Qui ci si riarma, è il tempo dei puri&duri&seri&alalà! Bisogna che si pianga.
Essere tristi, incazzati, indignati. Così fanno gli scrittori.»
«Beh, è una comicità comunque corrosiva, c’è il paese di Mignott, che è il
nostro, dove si parla il mignottese, con la Presidente vestita da Barbie e il
ministro che non parlava ma vomitava che dichiarano guerra ai cotolettesi…»
«Mi prendi per il culo? Ti stai inventando tutto.»
«Ma è qui, il libro è questo, non vedi?»
«Sarà un omonimo. Ti pare che Antonio Moresco, ANTONIO MORESCO, l’autore di
libroni massimalisti come I giochi dell’eternità, di fioche perle incandescenti
come La lucina, si metta a scrivere di un traduttore che piscia sui capelli al
suo scrittore, di uno scrittore che quando il traduttore lo chiama al
telefono Saltella a piedi uniti fino all’apparecchio, con lo stronzo mezzo
dentro e mezzo fuori, ti pare?»
«Nella letteratura c’è tutta una tradizione del mischiare l’alto e il basso,
carnevalesca, giullaresca…»
«Basta, hai rotto i coglioni. Fai una cosa, chiama questo Antonio Moresco che ha
scritto I due, piuttosto, e chiedigli cosa si prova a essere l’omonimo di
ANTONIO MORESCO, un autore di culto tradotto persino in Francia!»
«Appunto!»
«Appunto che?»
«In questo romanzo goliardico, sfacciato, caciarone, il gioco sta proprio tra lo
scrittore mignottese, cioè italiano, e il suo scrittore cotolottese, cioè
francese! Moresco, ti ricordo, non è nuovo a opere più sbilanciate,
disperatamente ridanciane, anche Le favole della Maria, lo è stata. Non sarà
mica per caso se il primo premio letterario di peso Moresco l’abbia preso per
quel libro lì, un libro per bambini pazzerello, immaginoso, c’è un personaggio
che si ficca il dito nel cervello attraverso il buco nel cappello…»
«Dici che Moresco ha scritto un libro per bambini con uno che si ficca il dito
nel cervello attraverso il buco nel cappello?»
«Lo ricordo così, certo dovrei andare a controllare…»
«Ma chiedi all’AI, no?»
«All’AI?»
«Tutti chiedono tutto all’AI. Secondo te questo tuo piccolo Moresco l’avrà
scritto lui il romanzo che ti vai inventando? Avrà detto: AI, fai te! E l’AI
l’avrà scritto in quattro e quattr’otto. Fanno tutti così. Anche MORESCO farà
così, mica scemo lui.»
«Ti dico che Moresco e MORESCO sono lo stesso scrittore.
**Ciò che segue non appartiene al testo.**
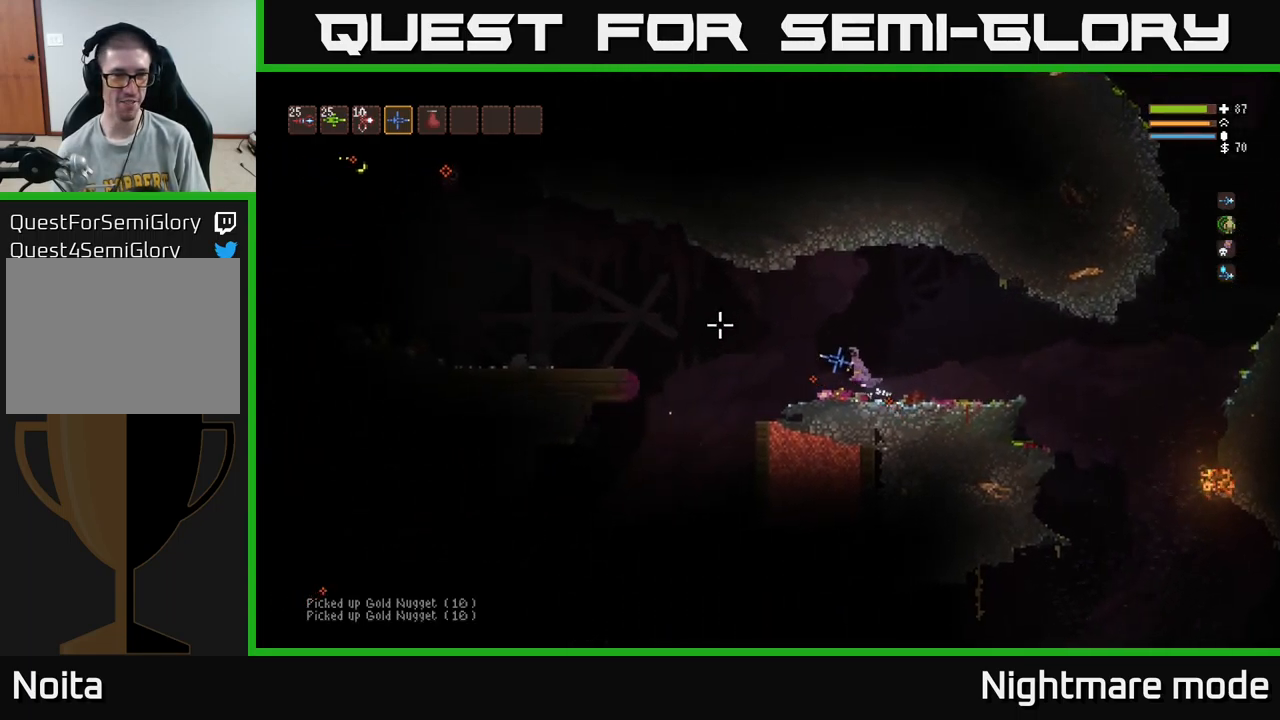
{"buttons": [], "left_stick": "left", "right_stick": "up-left", "events": [[17, "L2", "up"], [183, "right_stick", "up-left"]]}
Moresco è uno scrittore
a cui piace tradursi dall’alto al basso, di dritto e di rovescio, insomma fa un
po’ il cazzo che gli va. Se ci pensi anche nell’ultimo libro, Lettera d’amore a
Giacomo Leopardi, a un certo punto gli prende l’estro, s’inventa che lui e
Leopardi si trasformano in due uccelli, sai, una morescata delle sue. Moresco è
fatto così, ha bisogno di scontrarsi contro ogni gigante e contro ogni mulino a
vento, e secondo me è lui per primo a chiederselo di continuo: sono diventato un
gigante della letteratura o sono diventato un mulino a vento della letteratura?»
«Poveri lettori, non bastava un solo MORESCO con le sue fisse per la luce e il
buio, i vivi e i morti, il creato e l’increato, ora c’è pure un Moresco che
scrive di Leopardi rondineschi, di traduttori pelosi con le palle di cocco, di
dita ficcate nel cervello attraverso i buchi nel cappello.»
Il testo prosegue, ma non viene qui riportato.